Source information =>
- Opening Delimiter -
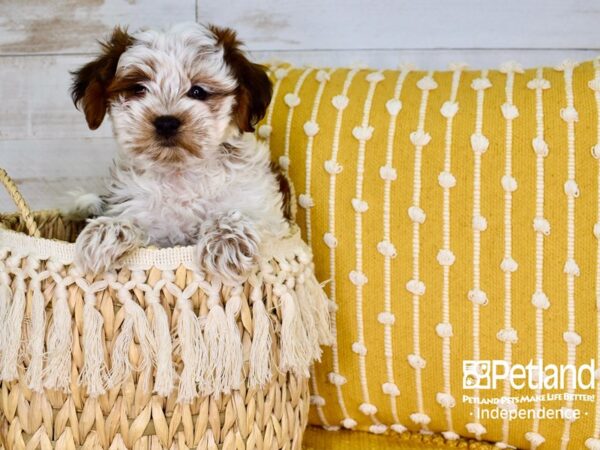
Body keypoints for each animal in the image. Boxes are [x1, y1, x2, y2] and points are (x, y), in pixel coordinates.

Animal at [69, 23, 292, 282]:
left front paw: (227, 242)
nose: (166, 123)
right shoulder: (148, 224)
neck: (180, 172)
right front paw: (105, 232)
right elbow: (131, 222)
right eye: (138, 89)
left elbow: (245, 216)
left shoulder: (268, 216)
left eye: (198, 92)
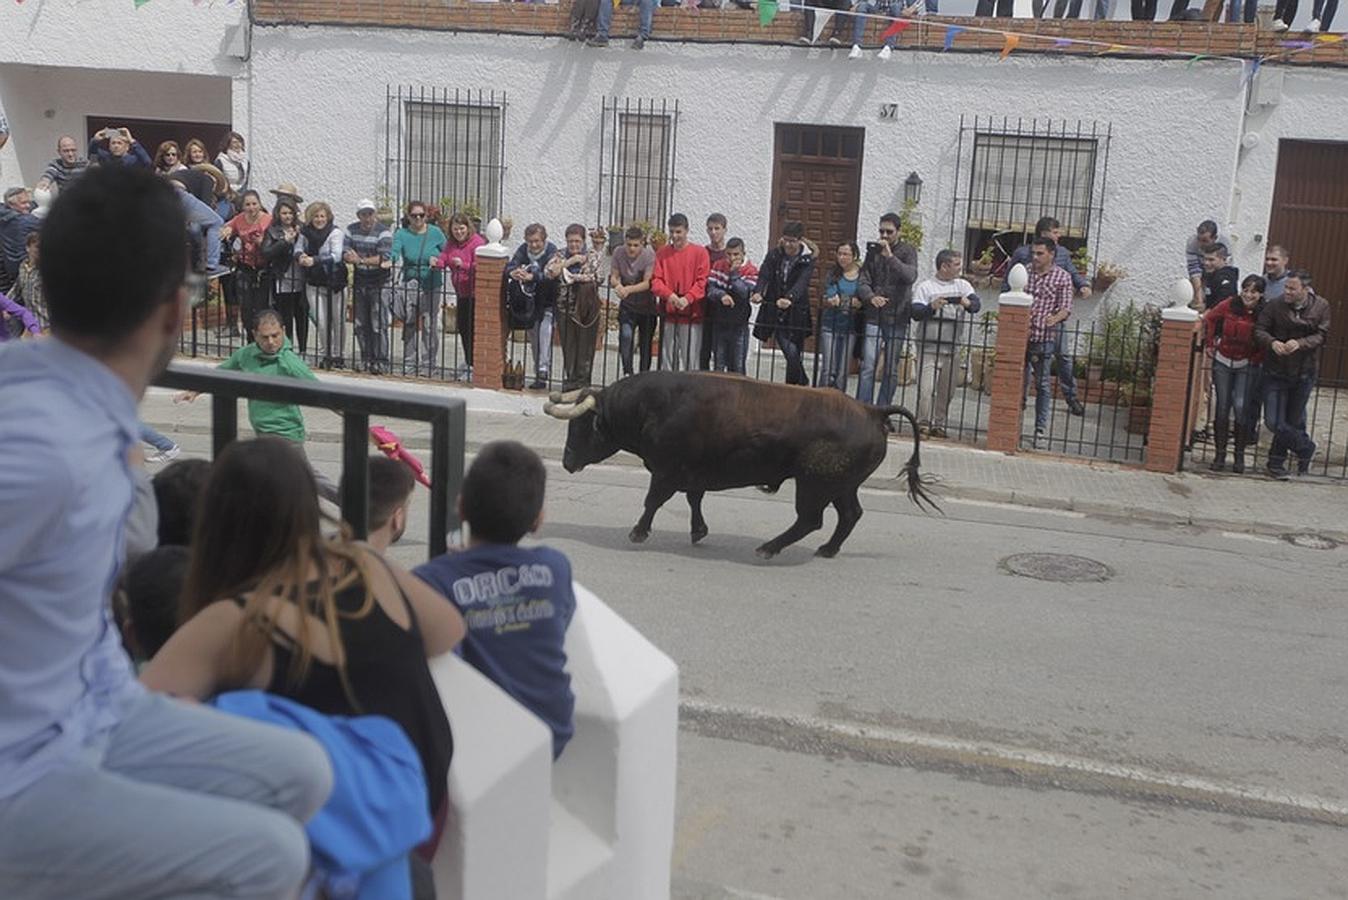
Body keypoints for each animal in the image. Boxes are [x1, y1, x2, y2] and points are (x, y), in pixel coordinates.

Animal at [541, 371, 932, 555]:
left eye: (580, 426)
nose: (567, 461)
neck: (654, 405)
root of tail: (871, 410)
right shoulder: (692, 472)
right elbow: (693, 498)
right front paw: (698, 531)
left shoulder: (666, 470)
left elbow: (653, 501)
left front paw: (638, 532)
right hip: (840, 486)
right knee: (849, 515)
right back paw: (827, 550)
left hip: (813, 486)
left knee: (810, 520)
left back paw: (769, 547)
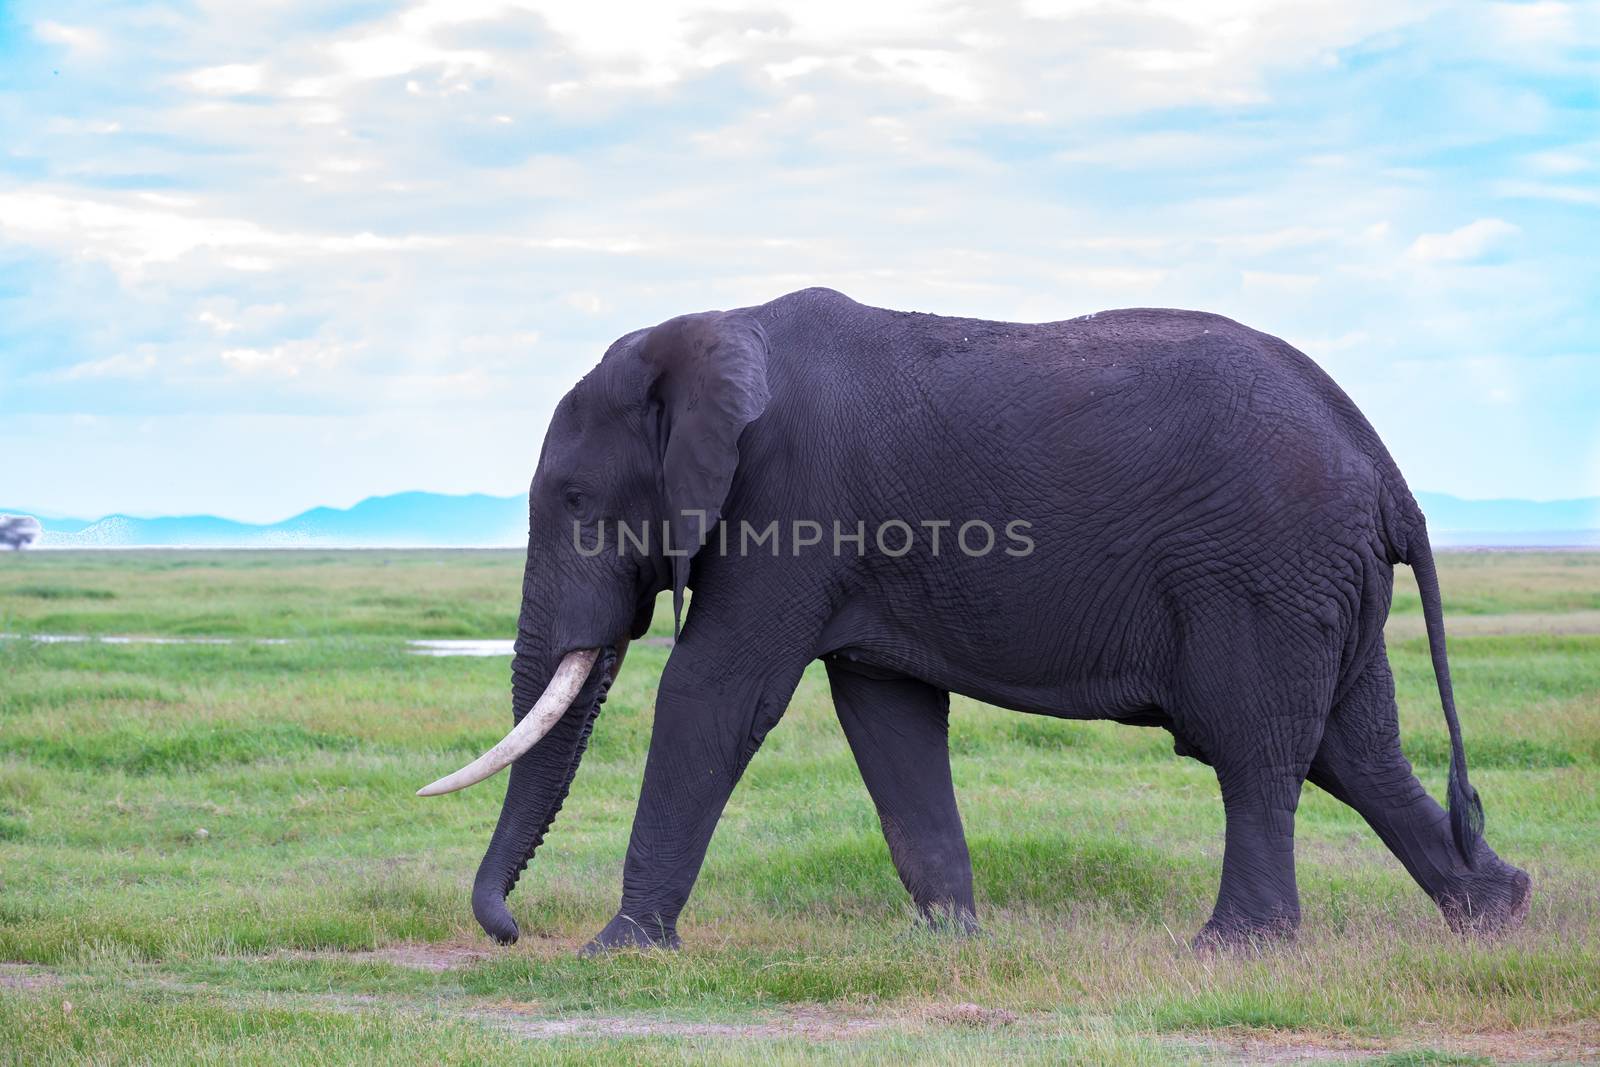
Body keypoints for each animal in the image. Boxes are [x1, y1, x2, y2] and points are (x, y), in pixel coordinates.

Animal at [419, 287, 1529, 953]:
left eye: (573, 499)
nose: (511, 929)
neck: (706, 331)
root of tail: (1382, 465)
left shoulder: (790, 501)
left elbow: (715, 693)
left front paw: (618, 948)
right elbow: (889, 715)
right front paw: (949, 938)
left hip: (1262, 571)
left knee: (1257, 747)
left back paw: (1233, 947)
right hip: (1318, 579)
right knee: (1355, 745)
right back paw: (1495, 911)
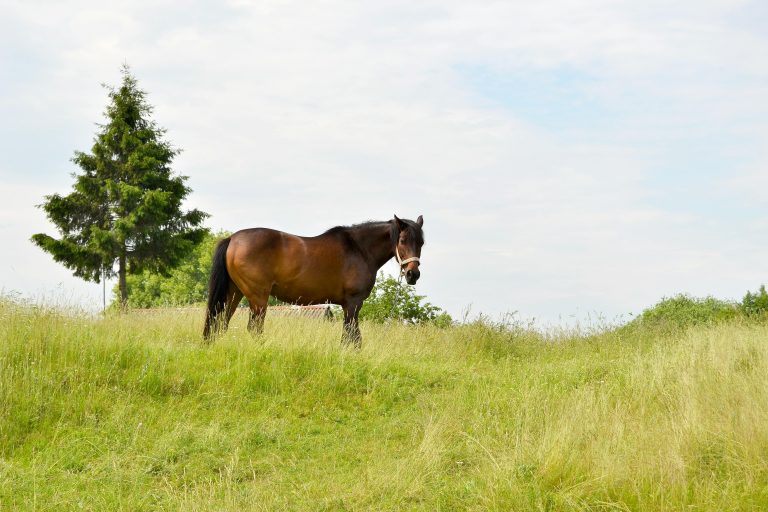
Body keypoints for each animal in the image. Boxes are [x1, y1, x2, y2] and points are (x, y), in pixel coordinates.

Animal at [203, 215, 424, 346]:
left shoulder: (348, 306)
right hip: (258, 297)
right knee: (254, 328)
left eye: (422, 242)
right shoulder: (353, 303)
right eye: (402, 240)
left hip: (234, 293)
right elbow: (352, 337)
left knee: (220, 323)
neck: (359, 249)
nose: (413, 274)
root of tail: (232, 239)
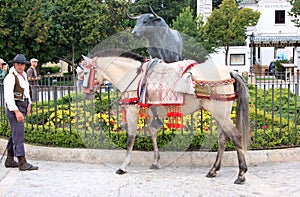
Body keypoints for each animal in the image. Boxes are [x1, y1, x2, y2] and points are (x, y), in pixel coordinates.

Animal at [82, 48, 251, 184]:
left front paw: (123, 166)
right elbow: (153, 135)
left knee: (235, 137)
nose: (85, 93)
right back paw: (213, 170)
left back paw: (241, 174)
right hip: (221, 114)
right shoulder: (150, 114)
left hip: (220, 113)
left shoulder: (132, 112)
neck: (135, 77)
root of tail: (230, 71)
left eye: (84, 72)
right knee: (223, 139)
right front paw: (156, 161)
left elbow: (130, 138)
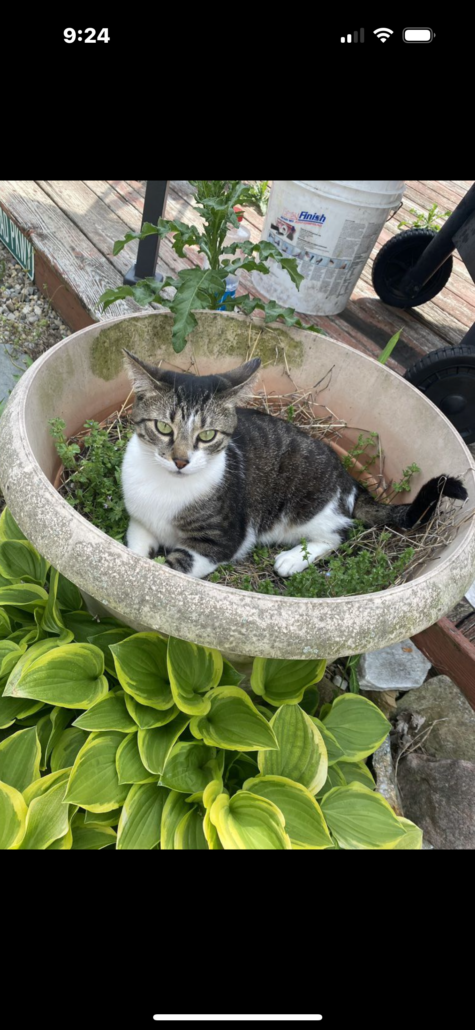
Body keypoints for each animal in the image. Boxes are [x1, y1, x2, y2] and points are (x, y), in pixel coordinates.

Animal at [121, 350, 468, 579]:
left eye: (207, 435)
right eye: (163, 427)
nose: (181, 460)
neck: (167, 487)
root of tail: (349, 483)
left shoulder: (219, 542)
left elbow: (174, 567)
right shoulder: (140, 520)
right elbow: (134, 548)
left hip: (307, 510)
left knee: (338, 533)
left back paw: (292, 559)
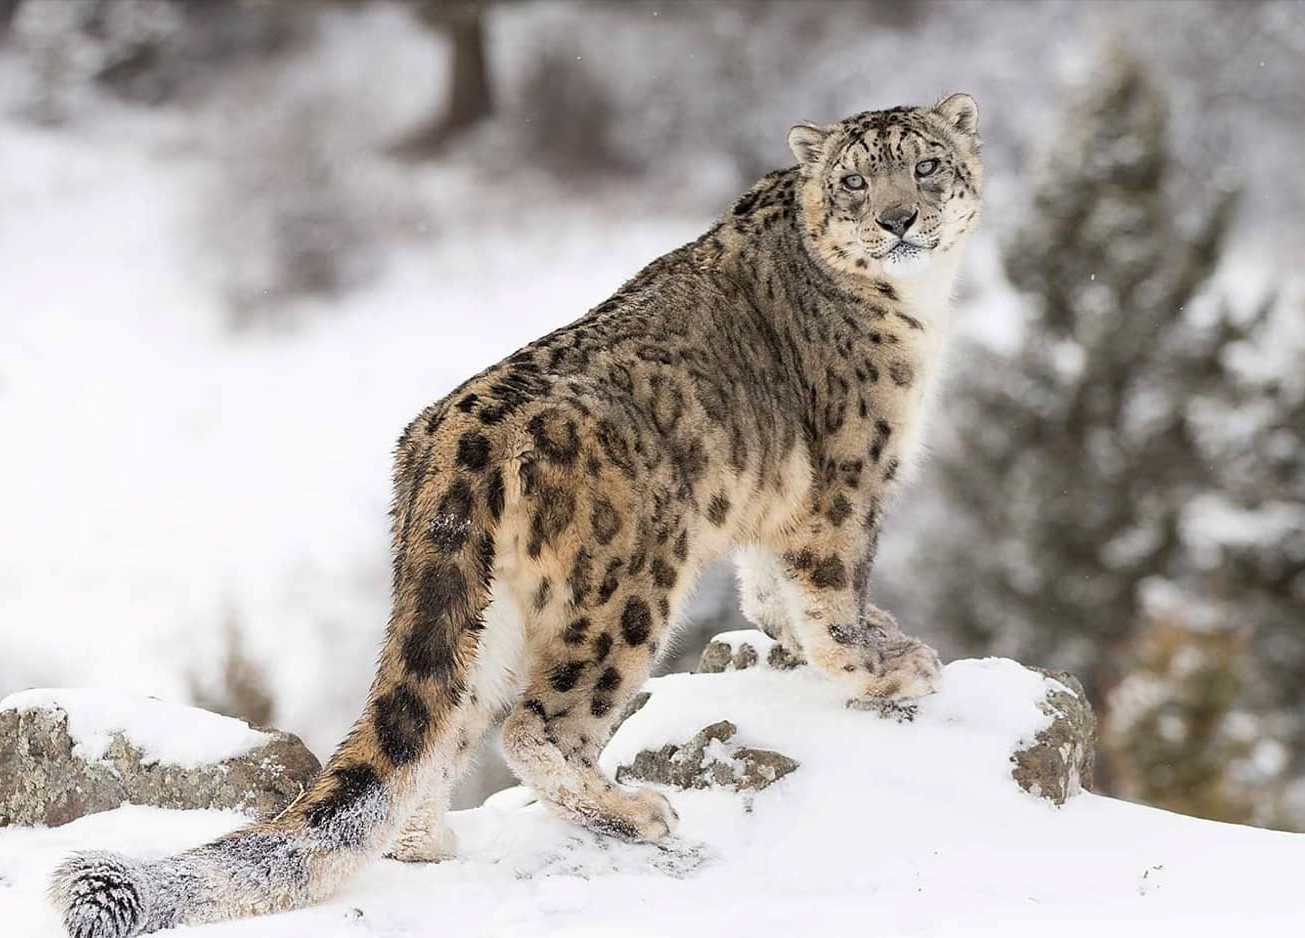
- Closing Delimiter -
Exercise => Print, exactly as written, the lines above from the first one to the one containing "right knee: (1355, 745)". Leave out pictures.

Solution below =>
Body keypoints for each animal in the image. Boxes are [x1, y1, x2, y2] and points are (x, y), in pixel coordinates.

Animal at [69, 23, 292, 282]:
left front paw: (227, 242)
nose: (166, 123)
right shoulder: (148, 224)
neck: (180, 172)
right front paw: (105, 232)
right elbow: (131, 222)
right eye: (138, 89)
left elbow: (245, 216)
left shoulder: (268, 216)
left eye: (198, 92)
Body keypoints for each animal in the image. Boxes are [x1, y1, x2, y2] and points are (x, y), in pixel coordinates.

Animal at [541, 371, 932, 555]:
left eye: (580, 426)
nose: (567, 461)
neck: (654, 405)
root of tail: (871, 410)
right shoulder: (692, 472)
right elbow: (693, 498)
right front paw: (698, 531)
left shoulder: (666, 470)
left elbow: (653, 501)
left front paw: (638, 532)
right hip: (840, 486)
right knee: (849, 515)
right back paw: (827, 550)
left hip: (813, 486)
left knee: (810, 520)
left back paw: (769, 547)
Body keypoints for each animal in the image. Boxes are [x1, y1, x2, y2] and points are (x, y), in pixel coordinates.

Animal at [419, 287, 1529, 953]:
left eye: (573, 499)
nose: (511, 929)
neck: (706, 331)
root of tail: (1382, 465)
left shoulder: (790, 501)
left elbow: (715, 693)
left front paw: (618, 948)
right elbow: (889, 715)
right front paw: (949, 938)
left hip: (1262, 571)
left knee: (1257, 747)
left back paw: (1233, 947)
right hip: (1318, 579)
right knee: (1355, 745)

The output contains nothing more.